行ったことのない所に行くことが人生唯一の目的である

…と思うからこそ、行きたかった場所に行けなくなることが一番辛い。
カムチャツカ以上にきちんと育てていた旅程が、これまでに何度もポシャってきた。この瞬間が何より辛い。

その原因は、火山の噴火のような完全な天災かもしれないし、戦争のような完全な人災かもしれないし、コロナ禍-コロナ対策禍のような複合的なものかもしれない。
いずれにせよ、人が亡くなっていたりするために、「旅行に行けなくなった」という我儘かつ瑣末な不満は表明されづらい傾向にあると思う。不謹慎とか言われるからね。


それでええんか。


我儘なことには変わりないが、急な不可抗力、特に殺し合いとか土地のぶんどり合いとかのせいで、俺のささやかな、しかし人生唯一の楽しみを奪われるのはとても苦しい、悔しい、頭に来ると言う権利ぐらいはあるはずで、抑圧されるべきではない。なくない?それもあかんか?

世界に数多ある災いと自分の感情とは、因果があるだけで、本質的に全く別問題ではないか。
::::
設問
**1.** 旅行に行けなくなる辛さを述べた本文の内容と、次の(a)(b)(c)は合っていますか。それぞれ「はい」か「いいえ」で答え、決め手となる本文の言葉をそのまま引用してください。
(a) 筆者は、行ったことのない所に行くことを人生唯一の目的だとしている。
(b) 筆者が育てていた旅程がポシャったのは、これまでに一度だけである。
(c) 筆者は、世界の災いと自分の感情は本質的に同じ問題だと考えている。
**2.** 旅行に行けなくなる辛さを述べた本文の最後の文に続けて、その先を書いてもらえますか。
::::
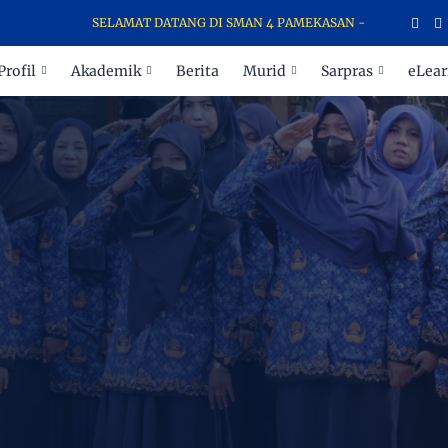
SELAMAT DATANG DI SMAN 4 PAMEKASAN - SEKOLAH PARA JU
Profil
Akademik
Berita
Murid
Sarpras
eLear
::::
解答
**1.**
(a) はい。「行ったことのない所に行くことが人生唯一の目的である」
(b) いいえ。「これまでに何度もポシャってきた」
(c) いいえ。「本質的に全く別問題ではないか」

**2.**
こちらの苦しみ悲しみ悔しさ怒りの方が世界全体のそれと比べて相対的にしょうもないからといって、その感情の表明を控えなければいけない理由にはならない。表明する。


・2016年の世界一周中 ボリビア・首都ラパス
世界一標高の高い首都で、富士山より高いところにある。スリバチ状の地形で、都心の方が標高が低く、周縁部に近づくにつれ標高が高くなり治安は悪化する。
もう絶対に外せない場所だったにもかかわらず、記録的な渇水により非常事態宣言が発出されており、行くことが叶わなかった。ボリビアには入国を果たしたのに、ウユニ塩湖を堪能したまでで進路を已む無く西へ変え、チリのアタカマ砂漠の観光都市でまた観光してペルーのマチュピチュに向かうという、ちょっと旅行好きなキラキラ女子大生の春休みみたいな旅程になってしまった。いや世界最大の塩湖はダテではなかったが。

・同じく世界一周中 トルコ・イスタンブール
これも外せないと思っていたが、直前に空港でテロ→国内で軍部によるクーデターが発生したため入国を断念。
人災に次ぐ人災。これは空港テロ発生の時点で行くかどうか吟味にエネルギーを使ったあげく、行くと決断していた。その直後にクーデターが来て全部おじゃんになったのでめちゃくちゃ頭に来た。

・世界をもう一周する旅程
サラリーマンとして労働していた時分、会社の1週間休みをゴールデンウィークにぶつけることに成功し、夢の2週間休みを錬成。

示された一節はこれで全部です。